Member of the Wyoming House of Representatives from the 36th district
- In office January 11, 2011 – January 10, 2017
- Preceded by: Mary Hales
- Succeeded by: Debbie Bovee
- In office January 2005 – January 2007
- Preceded by: Liz Gentile
- Succeeded by: Liz Gentile
- In office January 2001 – January 2003
- Preceded by: Deborah Fleming
- Succeeded by: Liz Gentile

Personal details
- Born: July 22, 1956 (age 70) Casper, Wyoming, U.S.
- Party: Republican
- Alma mater: Casper College University of Wyoming

= Gerald Gay =

American politician (born 1956)

Gerald Gay (born July 22, 1956) is an American politician and a former Republican member of the Wyoming House of Representatives representing District 36. Gay previously served non-consecutively from 2001 until 2003 and from 2005 until 2007. He served three consecutive terms between 2011 and 2017. Based on an interview given to the organization Better Wyoming, Gay does not believe the gender wage gap exists.

==Early life==
Gay was born in Casper, Wyoming.

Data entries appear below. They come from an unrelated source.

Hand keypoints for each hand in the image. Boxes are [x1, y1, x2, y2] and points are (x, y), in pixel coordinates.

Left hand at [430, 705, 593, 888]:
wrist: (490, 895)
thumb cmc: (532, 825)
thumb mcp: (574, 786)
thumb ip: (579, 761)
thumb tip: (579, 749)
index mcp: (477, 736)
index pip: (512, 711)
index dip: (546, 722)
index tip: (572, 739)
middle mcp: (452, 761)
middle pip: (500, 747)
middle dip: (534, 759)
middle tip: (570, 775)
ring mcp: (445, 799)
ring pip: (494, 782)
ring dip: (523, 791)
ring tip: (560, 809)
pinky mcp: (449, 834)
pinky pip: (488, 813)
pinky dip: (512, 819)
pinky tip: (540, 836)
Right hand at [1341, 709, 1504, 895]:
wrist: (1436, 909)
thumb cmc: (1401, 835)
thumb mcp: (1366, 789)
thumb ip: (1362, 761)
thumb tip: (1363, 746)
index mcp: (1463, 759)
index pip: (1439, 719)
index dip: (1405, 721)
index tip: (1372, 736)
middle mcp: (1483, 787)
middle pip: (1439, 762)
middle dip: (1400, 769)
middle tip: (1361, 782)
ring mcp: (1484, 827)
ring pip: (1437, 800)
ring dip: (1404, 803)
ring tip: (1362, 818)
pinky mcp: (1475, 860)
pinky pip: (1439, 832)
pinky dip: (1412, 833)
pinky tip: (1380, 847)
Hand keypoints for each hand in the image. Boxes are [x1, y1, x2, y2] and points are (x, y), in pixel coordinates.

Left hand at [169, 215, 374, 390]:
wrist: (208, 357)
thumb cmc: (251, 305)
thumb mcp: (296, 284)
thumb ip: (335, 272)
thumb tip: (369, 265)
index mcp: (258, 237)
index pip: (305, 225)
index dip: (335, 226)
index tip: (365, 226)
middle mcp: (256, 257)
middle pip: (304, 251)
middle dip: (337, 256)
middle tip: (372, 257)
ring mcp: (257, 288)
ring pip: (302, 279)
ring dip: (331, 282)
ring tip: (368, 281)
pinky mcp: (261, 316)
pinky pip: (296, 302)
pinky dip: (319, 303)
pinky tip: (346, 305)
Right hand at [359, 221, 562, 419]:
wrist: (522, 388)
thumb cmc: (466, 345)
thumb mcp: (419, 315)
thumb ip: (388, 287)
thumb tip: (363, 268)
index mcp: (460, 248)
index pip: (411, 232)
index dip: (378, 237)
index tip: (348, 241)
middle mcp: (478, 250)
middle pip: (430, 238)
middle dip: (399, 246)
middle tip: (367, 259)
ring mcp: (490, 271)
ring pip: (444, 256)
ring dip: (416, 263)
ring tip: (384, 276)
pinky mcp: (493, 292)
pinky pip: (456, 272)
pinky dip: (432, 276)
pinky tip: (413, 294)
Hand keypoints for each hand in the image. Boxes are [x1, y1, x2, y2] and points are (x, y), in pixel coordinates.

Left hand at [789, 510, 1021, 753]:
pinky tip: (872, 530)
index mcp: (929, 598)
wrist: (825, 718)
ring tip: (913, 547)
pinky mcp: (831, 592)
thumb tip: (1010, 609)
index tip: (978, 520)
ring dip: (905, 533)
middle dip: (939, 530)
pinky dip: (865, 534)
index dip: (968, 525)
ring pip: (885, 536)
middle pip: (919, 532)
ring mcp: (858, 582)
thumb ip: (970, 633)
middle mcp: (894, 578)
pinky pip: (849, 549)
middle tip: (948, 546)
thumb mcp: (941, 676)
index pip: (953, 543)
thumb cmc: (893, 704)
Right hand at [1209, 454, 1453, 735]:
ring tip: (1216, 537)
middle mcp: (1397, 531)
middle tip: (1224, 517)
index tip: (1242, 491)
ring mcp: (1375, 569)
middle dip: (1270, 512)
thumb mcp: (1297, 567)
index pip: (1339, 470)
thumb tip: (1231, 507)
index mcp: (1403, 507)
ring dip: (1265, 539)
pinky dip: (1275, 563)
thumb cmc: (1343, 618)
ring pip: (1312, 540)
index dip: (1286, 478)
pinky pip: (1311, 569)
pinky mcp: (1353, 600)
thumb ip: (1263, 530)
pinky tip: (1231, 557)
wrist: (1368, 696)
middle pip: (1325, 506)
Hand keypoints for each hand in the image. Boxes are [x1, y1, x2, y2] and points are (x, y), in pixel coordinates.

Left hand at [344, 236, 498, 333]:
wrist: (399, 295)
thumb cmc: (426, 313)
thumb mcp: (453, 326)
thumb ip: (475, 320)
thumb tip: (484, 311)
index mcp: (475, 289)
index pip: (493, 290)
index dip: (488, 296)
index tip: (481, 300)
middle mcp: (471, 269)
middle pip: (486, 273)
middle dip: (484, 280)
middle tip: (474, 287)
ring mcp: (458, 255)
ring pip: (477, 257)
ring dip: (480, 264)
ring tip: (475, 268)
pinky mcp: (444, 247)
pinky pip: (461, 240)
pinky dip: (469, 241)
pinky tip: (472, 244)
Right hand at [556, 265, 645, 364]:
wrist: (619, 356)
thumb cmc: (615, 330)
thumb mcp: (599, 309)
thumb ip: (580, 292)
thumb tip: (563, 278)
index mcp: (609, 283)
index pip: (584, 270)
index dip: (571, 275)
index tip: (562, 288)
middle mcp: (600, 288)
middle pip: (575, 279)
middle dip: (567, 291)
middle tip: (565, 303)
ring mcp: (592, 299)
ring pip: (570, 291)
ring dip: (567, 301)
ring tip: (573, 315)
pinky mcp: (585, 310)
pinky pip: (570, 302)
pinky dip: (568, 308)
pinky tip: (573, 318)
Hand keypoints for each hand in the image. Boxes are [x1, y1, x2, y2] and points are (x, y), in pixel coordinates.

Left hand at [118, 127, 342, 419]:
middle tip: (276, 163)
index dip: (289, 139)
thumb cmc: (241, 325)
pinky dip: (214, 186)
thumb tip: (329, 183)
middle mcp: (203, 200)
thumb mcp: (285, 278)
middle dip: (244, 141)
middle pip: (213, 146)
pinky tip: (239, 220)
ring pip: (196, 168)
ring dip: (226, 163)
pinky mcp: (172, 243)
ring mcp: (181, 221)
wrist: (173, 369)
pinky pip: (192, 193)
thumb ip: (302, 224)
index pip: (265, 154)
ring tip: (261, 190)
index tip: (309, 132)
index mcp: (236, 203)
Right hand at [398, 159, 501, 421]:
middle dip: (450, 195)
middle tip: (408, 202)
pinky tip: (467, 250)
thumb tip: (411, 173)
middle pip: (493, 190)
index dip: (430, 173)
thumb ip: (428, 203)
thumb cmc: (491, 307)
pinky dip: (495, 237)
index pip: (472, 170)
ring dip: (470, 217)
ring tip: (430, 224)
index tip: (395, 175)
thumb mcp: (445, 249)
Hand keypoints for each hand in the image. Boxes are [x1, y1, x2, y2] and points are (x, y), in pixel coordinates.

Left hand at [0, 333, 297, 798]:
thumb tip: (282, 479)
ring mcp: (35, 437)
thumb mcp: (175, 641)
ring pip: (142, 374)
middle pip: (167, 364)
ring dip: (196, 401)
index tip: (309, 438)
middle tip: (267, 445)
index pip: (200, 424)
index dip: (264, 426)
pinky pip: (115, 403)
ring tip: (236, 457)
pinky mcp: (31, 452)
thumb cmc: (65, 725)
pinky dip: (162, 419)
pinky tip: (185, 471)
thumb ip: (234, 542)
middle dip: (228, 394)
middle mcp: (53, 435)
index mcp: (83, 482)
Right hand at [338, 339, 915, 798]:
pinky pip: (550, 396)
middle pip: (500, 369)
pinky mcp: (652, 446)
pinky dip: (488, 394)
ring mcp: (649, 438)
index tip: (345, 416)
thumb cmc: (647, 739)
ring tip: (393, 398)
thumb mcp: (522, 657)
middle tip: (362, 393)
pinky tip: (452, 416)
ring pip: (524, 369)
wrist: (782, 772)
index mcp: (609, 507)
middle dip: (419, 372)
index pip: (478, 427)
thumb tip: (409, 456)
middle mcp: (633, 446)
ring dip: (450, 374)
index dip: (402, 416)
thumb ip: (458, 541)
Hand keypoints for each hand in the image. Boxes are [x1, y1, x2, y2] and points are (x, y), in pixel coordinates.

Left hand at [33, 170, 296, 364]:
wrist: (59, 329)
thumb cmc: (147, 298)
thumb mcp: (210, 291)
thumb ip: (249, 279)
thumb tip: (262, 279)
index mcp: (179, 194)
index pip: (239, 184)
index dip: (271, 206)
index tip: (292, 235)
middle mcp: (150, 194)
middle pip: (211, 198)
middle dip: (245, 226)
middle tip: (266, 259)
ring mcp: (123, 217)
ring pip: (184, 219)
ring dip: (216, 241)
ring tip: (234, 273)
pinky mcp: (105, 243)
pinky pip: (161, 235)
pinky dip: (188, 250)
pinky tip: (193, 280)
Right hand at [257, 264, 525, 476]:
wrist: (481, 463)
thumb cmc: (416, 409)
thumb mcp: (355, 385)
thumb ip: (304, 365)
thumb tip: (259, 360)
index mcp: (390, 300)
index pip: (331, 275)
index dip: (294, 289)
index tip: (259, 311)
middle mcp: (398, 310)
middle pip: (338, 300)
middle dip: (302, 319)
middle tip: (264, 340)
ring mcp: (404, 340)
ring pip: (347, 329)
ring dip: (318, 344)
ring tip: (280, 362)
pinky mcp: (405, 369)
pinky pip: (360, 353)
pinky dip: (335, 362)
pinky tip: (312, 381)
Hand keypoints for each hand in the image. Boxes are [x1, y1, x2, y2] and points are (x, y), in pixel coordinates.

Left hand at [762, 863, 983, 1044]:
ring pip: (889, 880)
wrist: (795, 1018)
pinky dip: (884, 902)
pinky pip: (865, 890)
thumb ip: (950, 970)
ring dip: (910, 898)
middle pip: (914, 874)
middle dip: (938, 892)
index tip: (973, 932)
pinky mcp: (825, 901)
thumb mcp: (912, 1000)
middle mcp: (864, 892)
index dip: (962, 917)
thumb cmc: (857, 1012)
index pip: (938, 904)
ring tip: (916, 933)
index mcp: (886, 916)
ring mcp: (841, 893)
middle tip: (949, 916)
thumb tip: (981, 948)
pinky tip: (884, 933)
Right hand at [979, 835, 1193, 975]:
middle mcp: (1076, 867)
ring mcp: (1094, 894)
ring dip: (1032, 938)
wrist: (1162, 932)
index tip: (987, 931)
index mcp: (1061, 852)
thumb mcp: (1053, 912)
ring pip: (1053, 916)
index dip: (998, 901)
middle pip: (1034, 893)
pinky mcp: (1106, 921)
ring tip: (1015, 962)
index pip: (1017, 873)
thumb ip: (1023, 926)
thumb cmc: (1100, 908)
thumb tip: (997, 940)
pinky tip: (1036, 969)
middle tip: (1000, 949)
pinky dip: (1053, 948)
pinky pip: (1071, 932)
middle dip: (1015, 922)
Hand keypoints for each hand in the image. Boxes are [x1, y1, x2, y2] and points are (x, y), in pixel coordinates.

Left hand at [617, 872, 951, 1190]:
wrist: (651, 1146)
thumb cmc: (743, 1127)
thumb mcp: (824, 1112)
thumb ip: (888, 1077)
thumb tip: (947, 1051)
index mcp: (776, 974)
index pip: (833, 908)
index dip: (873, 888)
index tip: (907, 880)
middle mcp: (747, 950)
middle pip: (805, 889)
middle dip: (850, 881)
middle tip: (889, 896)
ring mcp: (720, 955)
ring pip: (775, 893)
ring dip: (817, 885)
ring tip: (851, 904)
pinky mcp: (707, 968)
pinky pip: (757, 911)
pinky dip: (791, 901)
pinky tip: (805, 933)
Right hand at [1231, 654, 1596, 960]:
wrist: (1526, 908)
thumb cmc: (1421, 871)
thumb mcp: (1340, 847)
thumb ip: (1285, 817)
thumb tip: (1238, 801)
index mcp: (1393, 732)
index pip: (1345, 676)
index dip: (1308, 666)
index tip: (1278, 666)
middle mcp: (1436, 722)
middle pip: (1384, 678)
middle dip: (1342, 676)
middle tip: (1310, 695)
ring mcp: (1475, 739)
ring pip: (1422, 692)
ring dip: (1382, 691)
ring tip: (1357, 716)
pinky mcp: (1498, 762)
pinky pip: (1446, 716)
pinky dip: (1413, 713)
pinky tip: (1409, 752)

He earned his AS in physical science from Casper College and his BS in chemical engineering from the University of Wyoming.

==Elections==
- 2012 Gay was unopposed for both the August 21, 2012 Republican Primary, winning with 734 votes, and the November 6, 2012 General election, winning with 2,802 votes.
- 2000 When Democratic Representative Deborah Fleming left the Legislature and left the District 36 seat open, Gay was unopposed for the August 22, 2000 Republican Primary, winning with 845 votes, and won the November 7, 2000 General election with 1,798 votes (51.8%) against Democratic nominee Liz Gentile.
- 2002 Gay was challenged in the August 20, 2002 Republican Primary and lost to former Representative Bob Tanner; Tanner lost the November 5, 2002 General election to Democratic nominee Liz Gentile by a single vote, following a recount.
- 2004 Gay and Representative Gentile were both unopposed for their August 17, 2004 primaries, setting up the rematch which had been averted by Gay's 2002 primary loss; Gay won the November 2, 2004 General election with 1,992 votes (52.2%) against Representative Gentile.
- 2006 Gay and Gentile were both unopposed for the August 22, 2006 primaries, setting up their third contest; Gay lost the November 7, 2006 General election to Gentile, who left the Legislature after the term.
- 2010 To challenge incumbent Democratic Representative Mary Hales, Gay won the August 17, 2010 Republican Primary with 742 votes (58.8%), and won the November 2, 2010 General election with 1,500 votes (56.8%) against Representative Hales.